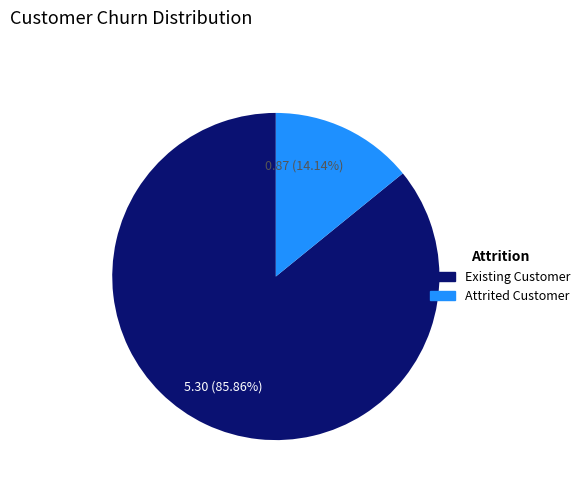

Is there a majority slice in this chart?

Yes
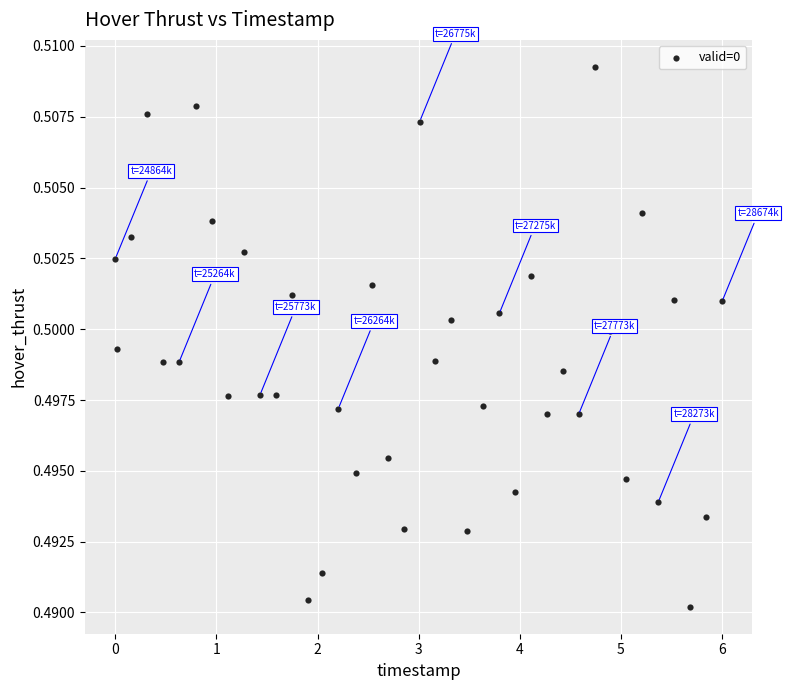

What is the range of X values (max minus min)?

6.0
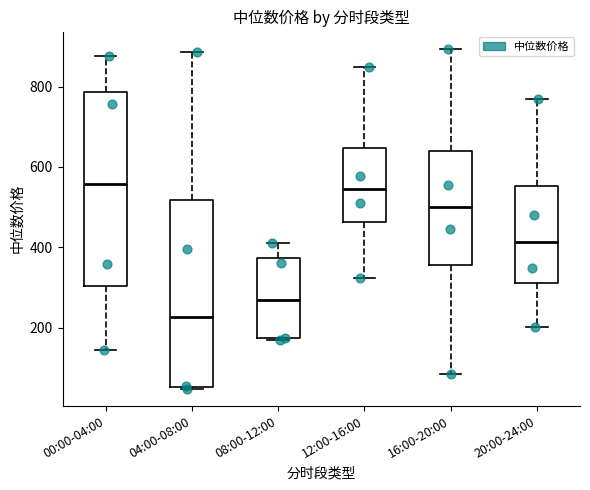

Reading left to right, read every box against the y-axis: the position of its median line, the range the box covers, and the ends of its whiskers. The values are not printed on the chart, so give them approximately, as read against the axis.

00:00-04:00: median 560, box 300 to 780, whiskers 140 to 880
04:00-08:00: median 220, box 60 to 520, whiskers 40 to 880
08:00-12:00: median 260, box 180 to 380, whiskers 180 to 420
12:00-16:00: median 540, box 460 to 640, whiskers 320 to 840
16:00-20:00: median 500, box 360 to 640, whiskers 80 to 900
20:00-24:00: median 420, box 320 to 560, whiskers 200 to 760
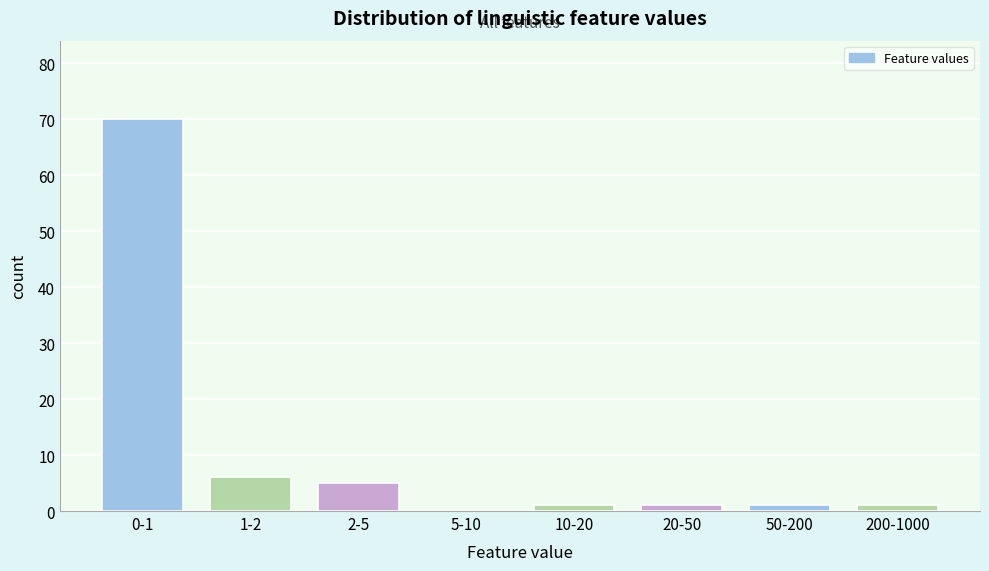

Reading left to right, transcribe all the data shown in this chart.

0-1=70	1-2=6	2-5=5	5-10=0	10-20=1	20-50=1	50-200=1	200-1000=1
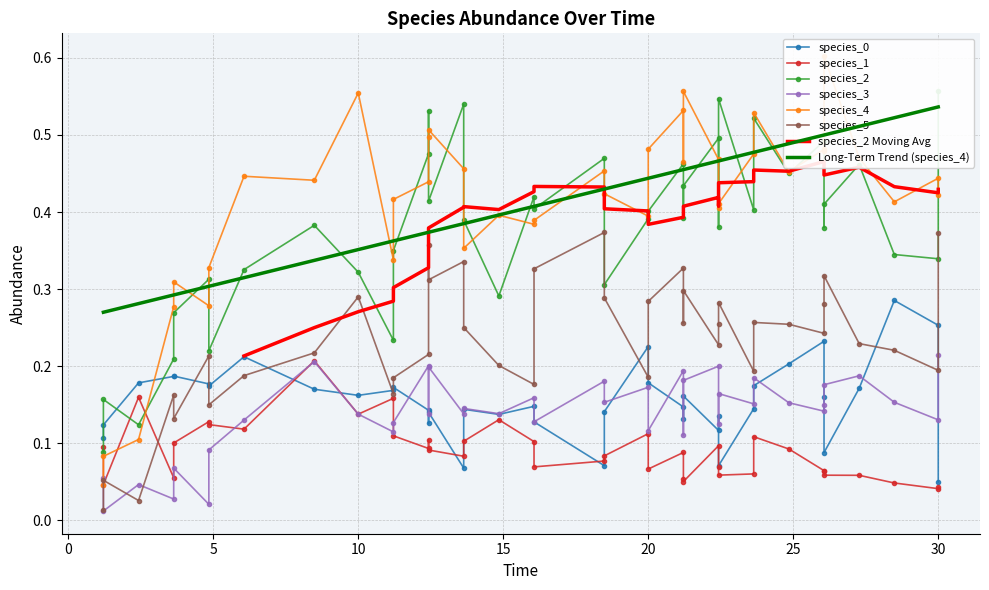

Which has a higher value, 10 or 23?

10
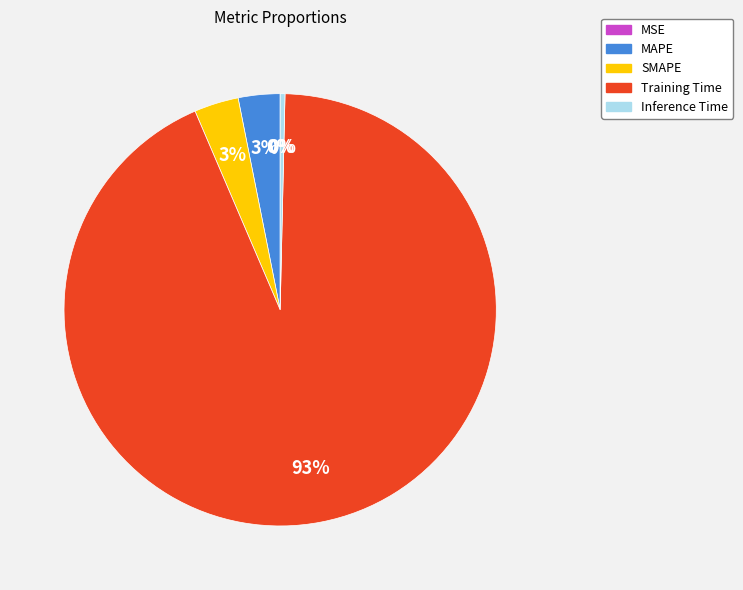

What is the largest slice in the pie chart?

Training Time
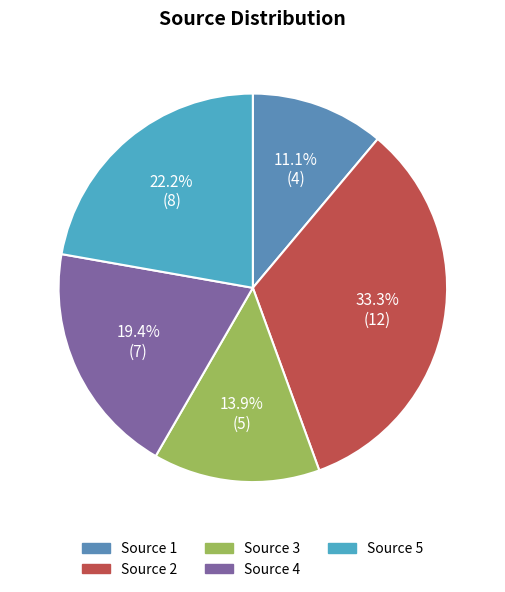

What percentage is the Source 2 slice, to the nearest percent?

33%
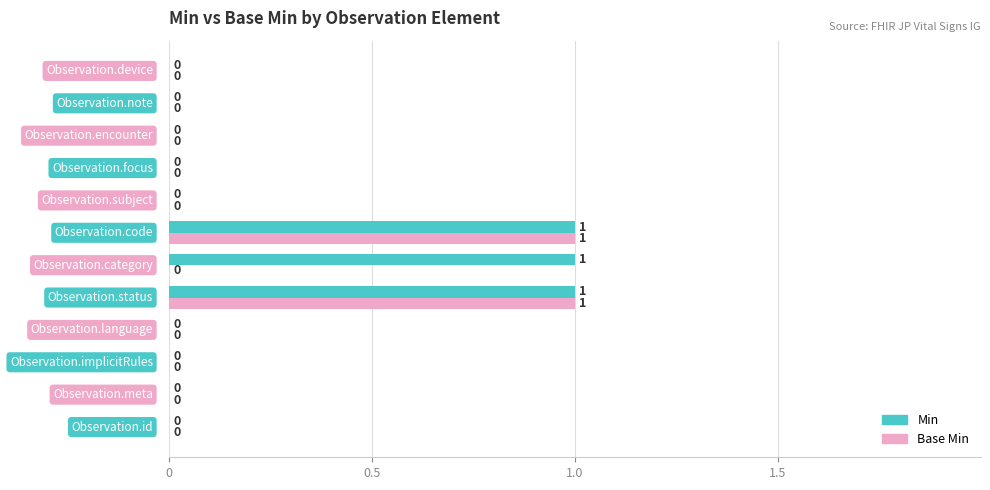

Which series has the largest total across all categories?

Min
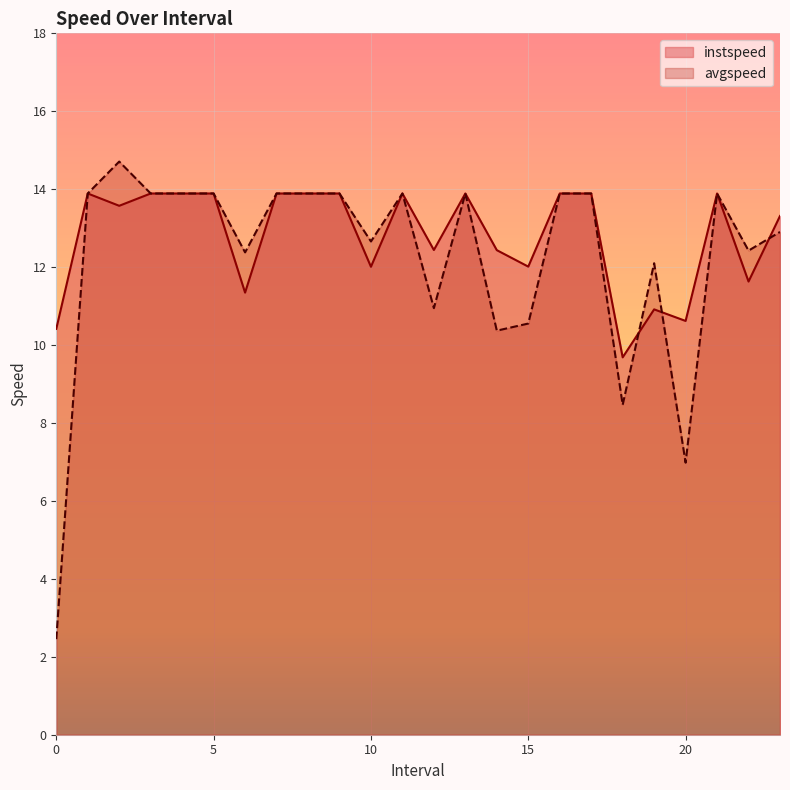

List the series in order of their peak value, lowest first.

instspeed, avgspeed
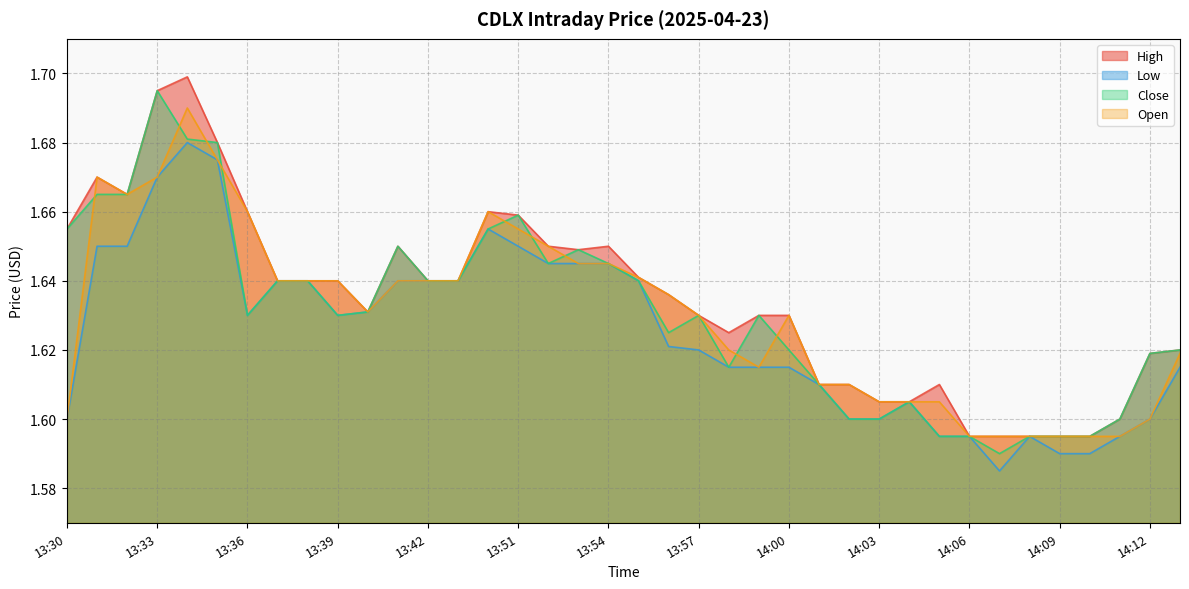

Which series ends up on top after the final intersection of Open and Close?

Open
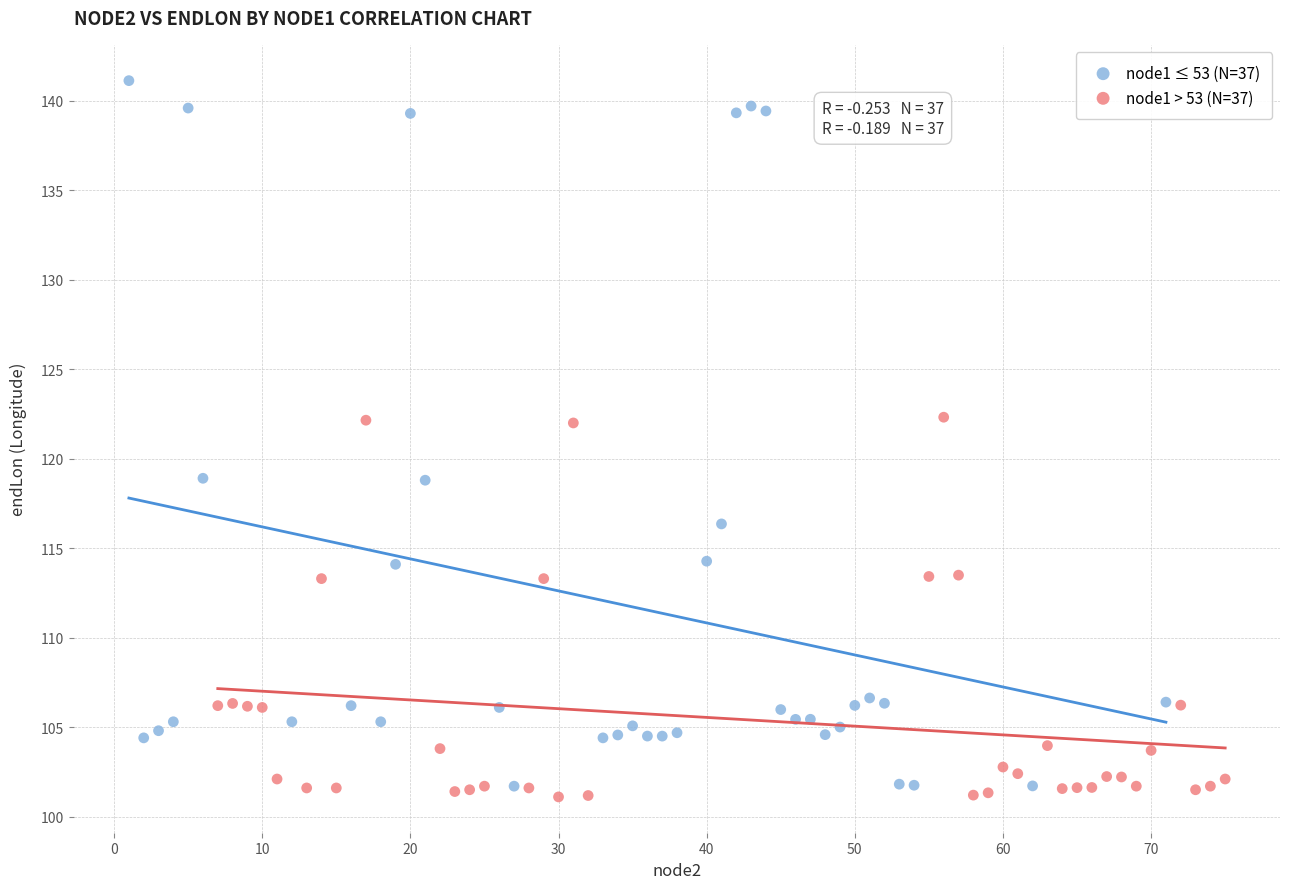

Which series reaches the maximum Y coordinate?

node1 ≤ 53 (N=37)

▶ Задание
Перепишите без изменений все строки от той, где есть «What is the range», и вниз до той, где есть «Reading left to right, transcribe», включая обе. Отметки о картинках в ответ не включайте.

▶ Ответ к заданию
What is the range of X values (max minus min)?

6.0

Reading left to right, read every box against the y-axis: the position of its median line, the range the box covers, and the ends of its whiskers. The values are not printed on the chart, so give them approximately, as read against the axis.

00:00-04:00: median 560, box 300 to 780, whiskers 140 to 880
04:00-08:00: median 220, box 60 to 520, whiskers 40 to 880
08:00-12:00: median 260, box 180 to 380, whiskers 180 to 420
12:00-16:00: median 540, box 460 to 640, whiskers 320 to 840
16:00-20:00: median 500, box 360 to 640, whiskers 80 to 900
20:00-24:00: median 420, box 320 to 560, whiskers 200 to 760

Reading left to right, transcribe all the data shown in this chart.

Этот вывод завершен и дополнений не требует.